If you’ve been reading the news recently you’ll have come across discussions on pensions and property deposits. In this post we summarise our current thinking on the proposal recently released.

At the moment, there are also a lot of different expenses associated with using pension money to buy a house. With most pension schemes, you can withdraw 25% of your pot tax-free, but anything above that will come with an income tax bill of as much as 45% depending on your tax bracket. Making pensions withdrawals extremely unappealing.

 

Should we be able to take money from our pensions to go towards a house?

The 2008 Pensions Act means that all UK employers are required by law to put qualifying employees into workplace pension schemes with automatic enrolment. This law was put in place with the view of ensuring that people have sufficient funds to live on when they retire. Prior to it being enforced, few people were saving enough independently to fund the standard of living they hope for when they retire. Exactly how much you need to put aside in order to get by once you stop working depends entirely on you as an individual. But depending on their lifestyle and financial situation people can require anything from 50-80% of their pre-retirement income in order to fund their retirement – which is a lot!

Having a pot of money exclusively for your retirement sounds very sensible, so why on earth would anyone be suggesting we take money out of these schemes?

 

What is James Brokenshire’s proposal?

Housing Secretary, James Brokenshire’s proposal is to allow people to take money from their pension in order to purchase a house. With most normal pensions, you’re only allowed to withdraw 25% of your pension pot tax-free from the age of fifty-five.

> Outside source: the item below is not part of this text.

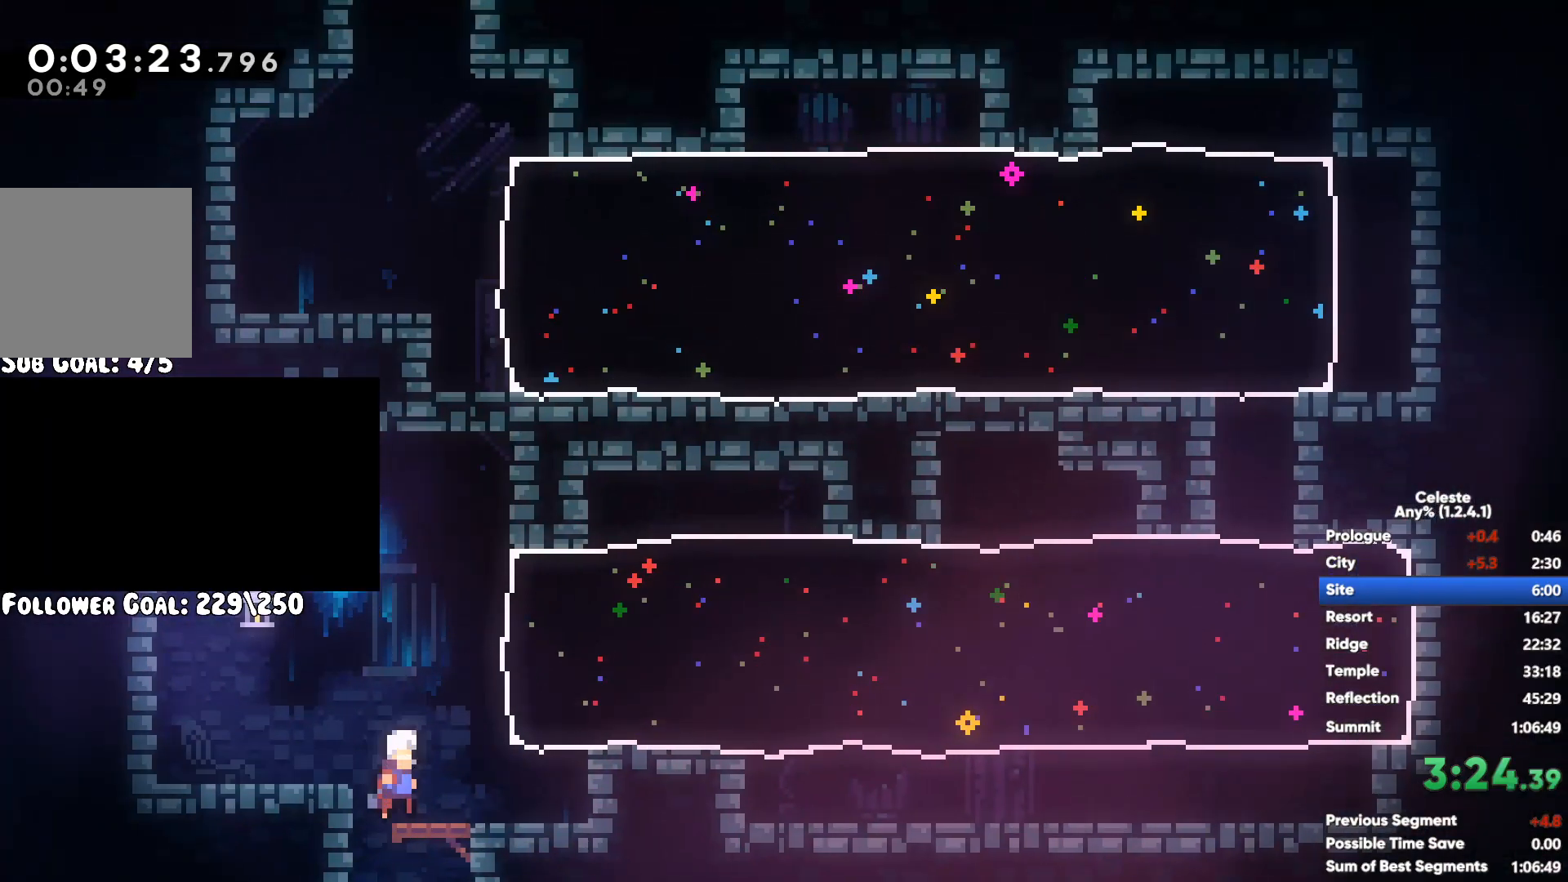
{"buttons": ["X"], "left_stick": "down", "right_stick": "center", "events": [[50, "left_stick", "right"], [167, "left_stick", "down-right"], [417, "X", "down"], [433, "left_stick", "down"]]}
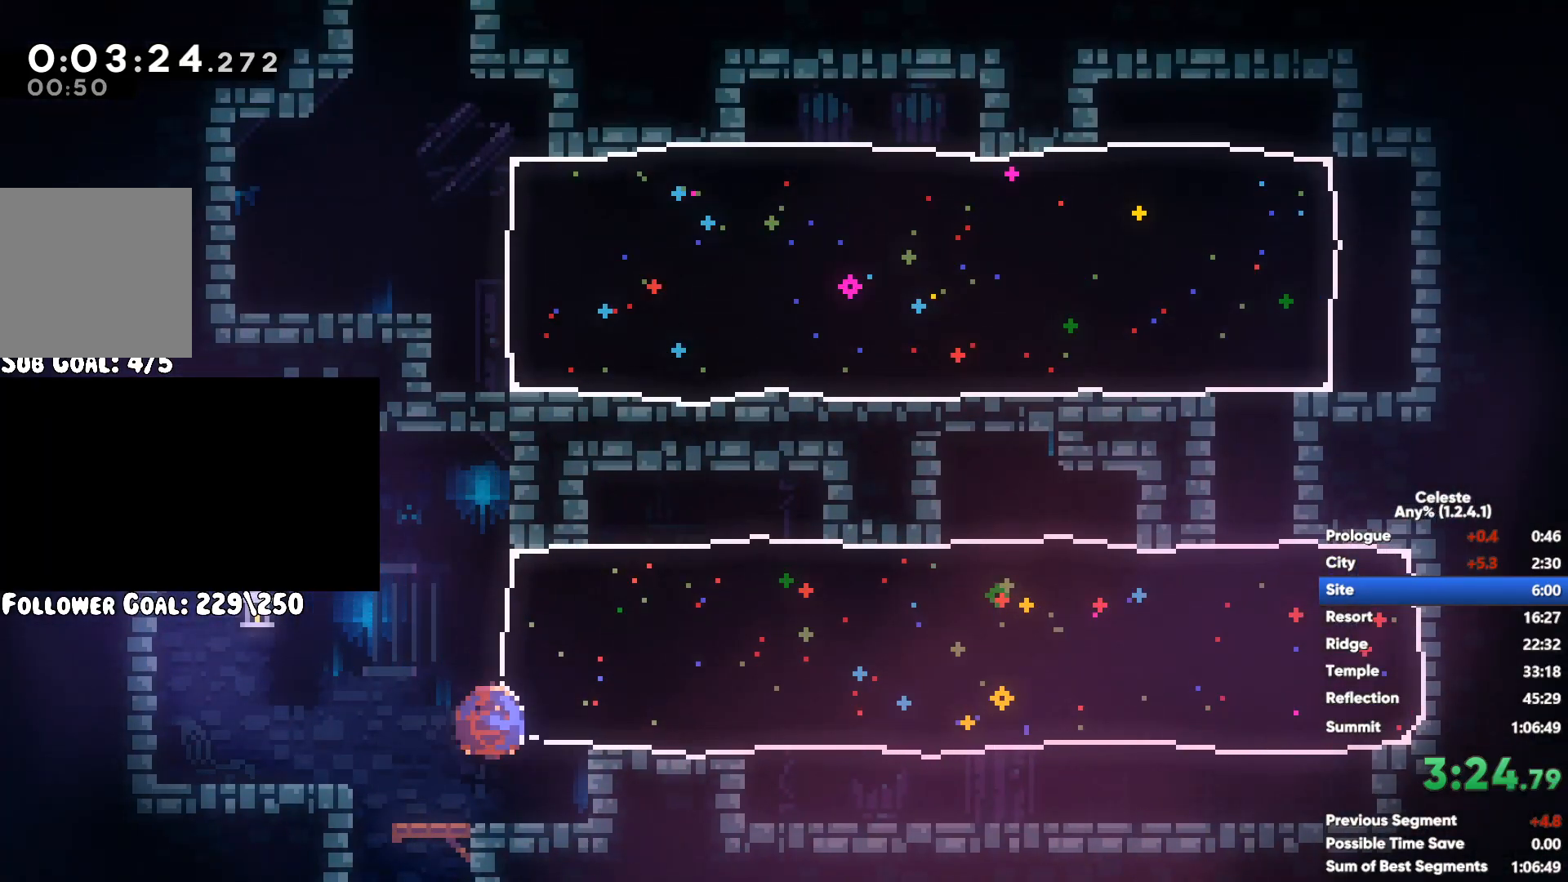
{"buttons": ["X"], "left_stick": "right", "right_stick": "center", "events": [[50, "X", "up"], [117, "left_stick", "down-right"], [283, "left_stick", "right"], [350, "X", "down"]]}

This has been criticised by many and not without reason. Our initial reaction is to advise clients to ignore this proposal and leave their pensions savings alone. After all, the whole purpose of a pension fund is to provide you with a form of income after you’ve stopped working and are no longer receiving a salary from an employer. Your pension pot is your pension pot and it shouldn’t be used for anything else! However, upon reflection, we believe that this proposal might be worthy of consideration and shouldn’t be dismissed as quickly as it has been by its critics.

 

Is this proposal a good idea?

Our view is that the proposal might be appropriate for some people provided that certain criteria are met and enforced:

  • The withdrawal is tax free
  • Proof that the funds withdrawn are used to purchase a property is provided
  • An age limit of up to forty five is enforced

Why do we think this?

Between the ages of twenty five and forty five you’re likely to have made contributions to your pension fund which are significant enough to help you put a deposit down on a house. We think many people would like the opportunity to make a tax free withdrawal to put towards a private home. This age restriction would leave the individual with at least thirty years’ worth of pension contributions to save for their retirement (providing they work up until the forecast age of seventy five).